I remember asking once about stewardship during an ordination council meeting. Lee Woodmansee said, “Every time we come along an extra sum of money, we ask the Lord, ‘Ok, who do you want us to give it to?’”

A lot of times we don’t think this way.

Ping pong back to the guy who is worried about money and is expecting money from another church. He’s thinking about what it takes to get the church up and running instead of God’s kingdom. He’s paralyzed. What would it look like if that church planter realized he will never have enough money—at any given point—to supply all the church will ever need, but he does have enough to start?

Walking (and spending) with faith

A pastor pulled out a white handkerchief once to clean his glasses, and he said to me, “When you surrendered to ministry you raised this white flag.” If God wants to send me, then where he sends me he will provide for me. It’s so simple, but it’s so hard to walk out.

You can never have enough money in ministry. It’s expensive. It’s risky. And even if you have money, ministry will probably take more money than you currently have.

In the Bible, there’s manna—when God is providing. Then there’s man taking more than God instructed—where men tried to provide for themselves by their own efforts.

The point here is being careful not to spoil ourselves with something God really didn’t give us. When we have this abundance, instead of asking What do we want? we should be asking How much should we really keep?

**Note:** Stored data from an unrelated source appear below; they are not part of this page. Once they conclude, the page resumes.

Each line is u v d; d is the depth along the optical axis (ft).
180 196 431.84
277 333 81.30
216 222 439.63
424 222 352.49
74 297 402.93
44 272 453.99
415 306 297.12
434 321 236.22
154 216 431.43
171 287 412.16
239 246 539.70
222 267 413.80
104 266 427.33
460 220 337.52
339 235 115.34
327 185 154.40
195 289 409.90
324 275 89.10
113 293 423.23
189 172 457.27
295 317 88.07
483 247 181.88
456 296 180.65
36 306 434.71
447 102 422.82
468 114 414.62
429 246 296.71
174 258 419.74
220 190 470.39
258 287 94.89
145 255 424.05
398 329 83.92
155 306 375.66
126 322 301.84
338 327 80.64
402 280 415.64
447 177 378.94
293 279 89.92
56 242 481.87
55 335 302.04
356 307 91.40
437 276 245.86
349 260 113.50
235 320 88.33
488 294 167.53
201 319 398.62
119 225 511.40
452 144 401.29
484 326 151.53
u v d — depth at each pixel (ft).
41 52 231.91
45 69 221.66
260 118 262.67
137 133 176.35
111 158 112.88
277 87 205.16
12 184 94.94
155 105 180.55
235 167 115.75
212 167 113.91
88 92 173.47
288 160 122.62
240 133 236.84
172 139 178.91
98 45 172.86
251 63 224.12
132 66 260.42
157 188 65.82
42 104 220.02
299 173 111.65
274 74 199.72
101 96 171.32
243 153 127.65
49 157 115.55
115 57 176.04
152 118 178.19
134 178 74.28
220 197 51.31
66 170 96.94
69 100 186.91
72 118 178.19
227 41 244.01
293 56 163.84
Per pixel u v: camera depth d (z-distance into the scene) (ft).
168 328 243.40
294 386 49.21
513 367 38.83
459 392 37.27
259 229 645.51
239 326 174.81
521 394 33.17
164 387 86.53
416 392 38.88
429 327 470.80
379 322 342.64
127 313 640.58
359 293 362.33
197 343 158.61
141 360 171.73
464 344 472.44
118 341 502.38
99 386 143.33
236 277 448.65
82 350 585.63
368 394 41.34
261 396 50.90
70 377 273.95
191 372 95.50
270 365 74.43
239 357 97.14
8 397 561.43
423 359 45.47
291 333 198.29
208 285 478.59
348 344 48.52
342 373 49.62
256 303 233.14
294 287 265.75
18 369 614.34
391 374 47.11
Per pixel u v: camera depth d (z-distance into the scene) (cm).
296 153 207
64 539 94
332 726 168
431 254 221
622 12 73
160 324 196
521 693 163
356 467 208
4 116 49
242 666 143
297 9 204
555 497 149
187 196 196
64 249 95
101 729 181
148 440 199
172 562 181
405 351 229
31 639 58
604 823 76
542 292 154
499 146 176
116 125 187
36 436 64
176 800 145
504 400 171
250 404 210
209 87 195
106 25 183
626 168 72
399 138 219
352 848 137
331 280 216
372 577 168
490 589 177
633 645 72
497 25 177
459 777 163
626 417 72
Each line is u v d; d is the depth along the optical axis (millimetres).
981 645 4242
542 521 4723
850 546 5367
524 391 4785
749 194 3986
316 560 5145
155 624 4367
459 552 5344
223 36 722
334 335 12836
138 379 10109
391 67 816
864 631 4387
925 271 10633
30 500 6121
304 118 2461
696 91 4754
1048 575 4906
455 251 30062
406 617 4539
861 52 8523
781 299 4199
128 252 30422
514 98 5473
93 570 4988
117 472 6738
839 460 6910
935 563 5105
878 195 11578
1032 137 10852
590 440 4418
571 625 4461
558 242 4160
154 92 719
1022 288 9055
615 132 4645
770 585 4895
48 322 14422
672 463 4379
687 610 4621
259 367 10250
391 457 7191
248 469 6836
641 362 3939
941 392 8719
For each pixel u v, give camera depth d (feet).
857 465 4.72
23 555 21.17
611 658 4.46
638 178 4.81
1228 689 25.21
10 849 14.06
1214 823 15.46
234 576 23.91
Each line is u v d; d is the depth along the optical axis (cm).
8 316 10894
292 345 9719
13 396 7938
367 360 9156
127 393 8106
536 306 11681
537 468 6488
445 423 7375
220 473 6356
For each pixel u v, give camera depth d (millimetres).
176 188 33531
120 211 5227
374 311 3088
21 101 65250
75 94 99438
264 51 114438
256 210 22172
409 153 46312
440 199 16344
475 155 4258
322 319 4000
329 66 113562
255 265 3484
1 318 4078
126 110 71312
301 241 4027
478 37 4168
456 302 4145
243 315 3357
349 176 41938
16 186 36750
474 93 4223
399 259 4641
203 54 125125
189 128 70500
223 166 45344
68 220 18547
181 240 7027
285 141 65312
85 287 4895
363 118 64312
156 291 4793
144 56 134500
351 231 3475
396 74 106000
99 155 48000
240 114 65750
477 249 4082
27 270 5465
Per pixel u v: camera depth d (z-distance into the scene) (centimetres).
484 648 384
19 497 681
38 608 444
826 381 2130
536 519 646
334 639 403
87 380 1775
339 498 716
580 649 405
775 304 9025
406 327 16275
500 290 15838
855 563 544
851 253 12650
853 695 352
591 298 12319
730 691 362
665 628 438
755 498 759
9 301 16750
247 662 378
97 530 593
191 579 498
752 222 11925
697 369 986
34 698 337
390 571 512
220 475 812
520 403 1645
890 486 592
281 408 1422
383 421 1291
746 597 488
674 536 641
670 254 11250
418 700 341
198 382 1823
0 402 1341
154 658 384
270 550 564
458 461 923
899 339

What if we looked at money as if it was manna?

Baptist churches think about a lot of good things in their budget: how to provide for their staff, what’s going to support the key ministries their staff oversee, how to retire debt, how to fit capital items in their budget, building a budget to get people excited, etc. I’ve been a part of teams where we did that and God still gave us excess, and I made the mistake thinking it was for us just because we had already put those “visionary” things in our budget.

{ I made the mistake thinking the excess was for us just because we had already put those “visionary” things in our budget.}

And there’s this strategy of us cooperating as Baptist churches. God has blessed us! Not only with what we need to do ministry but more because we do it together! Forefront’s goal as a church plant was not to plant or pastor a church that thinks about its own people. We are building God’s kingdom in the state of Arkansas. Other peoples’ success is our success, but only if we’re cooperating.

If your church gives a large amount to Dixie Jackson or to the Cooperative Program, someone will be blessed! Sometimes we don’t want to because we won’t physically see where it goes, or what it does. But what is that expressing? Where’s the Holy Spirit in this? I think at times the reason we are lax in giving is because of a spirit of control.

It’s just that I think our questions about money really ought to be, What are we doing here? and What is the Holy Spirit leading us to do with it?  How are we advancing God’s Kingdom within our local church and the capital “C” Church?

We can wisely spend the money that God has entrusted us with and still think big!